─── Stored records

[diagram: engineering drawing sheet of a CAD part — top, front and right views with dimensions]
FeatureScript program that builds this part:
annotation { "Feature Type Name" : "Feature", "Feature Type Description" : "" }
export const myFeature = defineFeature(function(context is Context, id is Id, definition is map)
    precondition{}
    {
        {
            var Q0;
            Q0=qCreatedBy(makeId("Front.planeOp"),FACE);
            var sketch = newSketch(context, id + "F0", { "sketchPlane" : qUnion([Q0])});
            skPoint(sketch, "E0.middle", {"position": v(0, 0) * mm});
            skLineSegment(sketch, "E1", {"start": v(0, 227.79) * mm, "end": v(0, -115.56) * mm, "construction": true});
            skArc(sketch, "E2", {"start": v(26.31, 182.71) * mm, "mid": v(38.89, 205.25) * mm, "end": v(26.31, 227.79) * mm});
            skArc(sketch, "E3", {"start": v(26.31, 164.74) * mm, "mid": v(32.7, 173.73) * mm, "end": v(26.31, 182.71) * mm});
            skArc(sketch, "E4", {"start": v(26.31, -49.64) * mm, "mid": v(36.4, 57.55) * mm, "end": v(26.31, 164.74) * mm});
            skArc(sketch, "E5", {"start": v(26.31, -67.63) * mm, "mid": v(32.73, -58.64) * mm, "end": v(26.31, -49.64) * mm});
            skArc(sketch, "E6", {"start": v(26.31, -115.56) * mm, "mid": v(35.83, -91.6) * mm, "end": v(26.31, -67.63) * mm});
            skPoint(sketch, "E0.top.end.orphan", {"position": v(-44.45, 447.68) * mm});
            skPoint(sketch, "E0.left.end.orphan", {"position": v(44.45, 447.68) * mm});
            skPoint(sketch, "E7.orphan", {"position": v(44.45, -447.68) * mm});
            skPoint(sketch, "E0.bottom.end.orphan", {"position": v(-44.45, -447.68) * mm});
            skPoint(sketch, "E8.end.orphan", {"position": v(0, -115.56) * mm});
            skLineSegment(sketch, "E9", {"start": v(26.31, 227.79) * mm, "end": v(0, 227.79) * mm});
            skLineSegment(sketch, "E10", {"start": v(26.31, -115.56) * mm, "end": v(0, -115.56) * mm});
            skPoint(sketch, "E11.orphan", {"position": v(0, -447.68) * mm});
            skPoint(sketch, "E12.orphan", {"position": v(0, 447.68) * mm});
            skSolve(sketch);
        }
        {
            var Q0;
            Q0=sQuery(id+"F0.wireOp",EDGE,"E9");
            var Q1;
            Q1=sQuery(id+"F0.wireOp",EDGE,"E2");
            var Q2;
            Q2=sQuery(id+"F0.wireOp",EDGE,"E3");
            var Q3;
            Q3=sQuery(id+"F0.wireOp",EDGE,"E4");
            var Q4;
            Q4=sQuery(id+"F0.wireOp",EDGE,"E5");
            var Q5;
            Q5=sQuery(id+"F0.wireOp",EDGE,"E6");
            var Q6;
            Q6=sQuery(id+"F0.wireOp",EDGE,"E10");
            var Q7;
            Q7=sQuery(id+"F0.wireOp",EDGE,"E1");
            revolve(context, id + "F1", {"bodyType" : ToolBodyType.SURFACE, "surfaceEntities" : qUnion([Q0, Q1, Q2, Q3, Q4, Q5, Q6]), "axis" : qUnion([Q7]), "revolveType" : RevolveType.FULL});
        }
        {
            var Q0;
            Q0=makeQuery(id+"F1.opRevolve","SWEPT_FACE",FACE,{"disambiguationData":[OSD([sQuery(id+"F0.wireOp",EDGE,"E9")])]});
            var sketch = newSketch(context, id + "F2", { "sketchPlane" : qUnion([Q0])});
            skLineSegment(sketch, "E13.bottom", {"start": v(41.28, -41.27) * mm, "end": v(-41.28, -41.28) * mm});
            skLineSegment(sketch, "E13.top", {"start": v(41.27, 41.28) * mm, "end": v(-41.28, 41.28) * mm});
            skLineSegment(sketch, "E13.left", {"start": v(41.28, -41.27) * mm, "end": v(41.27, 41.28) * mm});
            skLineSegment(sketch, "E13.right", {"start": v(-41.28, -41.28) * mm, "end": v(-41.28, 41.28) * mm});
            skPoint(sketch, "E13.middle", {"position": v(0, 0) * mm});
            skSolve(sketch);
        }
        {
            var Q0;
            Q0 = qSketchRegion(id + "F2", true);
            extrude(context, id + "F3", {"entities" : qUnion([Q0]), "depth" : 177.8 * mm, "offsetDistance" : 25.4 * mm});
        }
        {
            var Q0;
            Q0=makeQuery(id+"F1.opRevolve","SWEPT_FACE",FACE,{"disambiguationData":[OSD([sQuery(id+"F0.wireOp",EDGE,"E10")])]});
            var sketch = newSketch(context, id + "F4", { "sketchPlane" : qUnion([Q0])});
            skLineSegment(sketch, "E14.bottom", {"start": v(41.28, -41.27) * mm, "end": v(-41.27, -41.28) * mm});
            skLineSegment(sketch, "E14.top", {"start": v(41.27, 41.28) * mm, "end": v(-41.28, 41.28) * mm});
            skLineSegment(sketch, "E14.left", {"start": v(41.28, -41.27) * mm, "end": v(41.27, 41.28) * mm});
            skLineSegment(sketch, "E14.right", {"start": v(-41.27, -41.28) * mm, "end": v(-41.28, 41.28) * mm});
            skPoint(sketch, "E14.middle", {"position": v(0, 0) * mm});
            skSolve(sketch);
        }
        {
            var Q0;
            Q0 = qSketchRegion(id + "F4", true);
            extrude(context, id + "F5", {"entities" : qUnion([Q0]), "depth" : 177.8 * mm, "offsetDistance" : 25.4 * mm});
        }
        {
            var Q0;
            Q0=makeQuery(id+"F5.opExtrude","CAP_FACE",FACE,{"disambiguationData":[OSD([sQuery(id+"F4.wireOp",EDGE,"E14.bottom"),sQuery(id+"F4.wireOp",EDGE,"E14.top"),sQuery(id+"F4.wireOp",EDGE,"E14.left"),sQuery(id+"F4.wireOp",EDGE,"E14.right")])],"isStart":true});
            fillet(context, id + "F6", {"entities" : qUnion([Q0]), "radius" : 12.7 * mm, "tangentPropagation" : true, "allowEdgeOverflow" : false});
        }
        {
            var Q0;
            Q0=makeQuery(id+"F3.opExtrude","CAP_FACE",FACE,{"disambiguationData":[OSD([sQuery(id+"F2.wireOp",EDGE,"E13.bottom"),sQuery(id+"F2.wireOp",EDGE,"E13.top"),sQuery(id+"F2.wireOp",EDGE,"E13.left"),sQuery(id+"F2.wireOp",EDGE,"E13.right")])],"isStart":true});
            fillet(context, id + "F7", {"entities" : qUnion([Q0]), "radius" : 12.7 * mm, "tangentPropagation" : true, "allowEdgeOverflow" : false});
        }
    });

──────

**Stated exercise**
Gather every line in the records above that contains the string "allowEdgeOverflow".

**Written answer**
            fillet(context, id + "F6", {"entities" : qUnion([Q0]), "radius" : 12.7 * mm, "tangentPropagation" : true, "allowEdgeOverflow" : false});
            fillet(context, id + "F7", {"entities" : qUnion([Q0]), "radius" : 12.7 * mm, "tangentPropagation" : true, "allowEdgeOverflow" : false});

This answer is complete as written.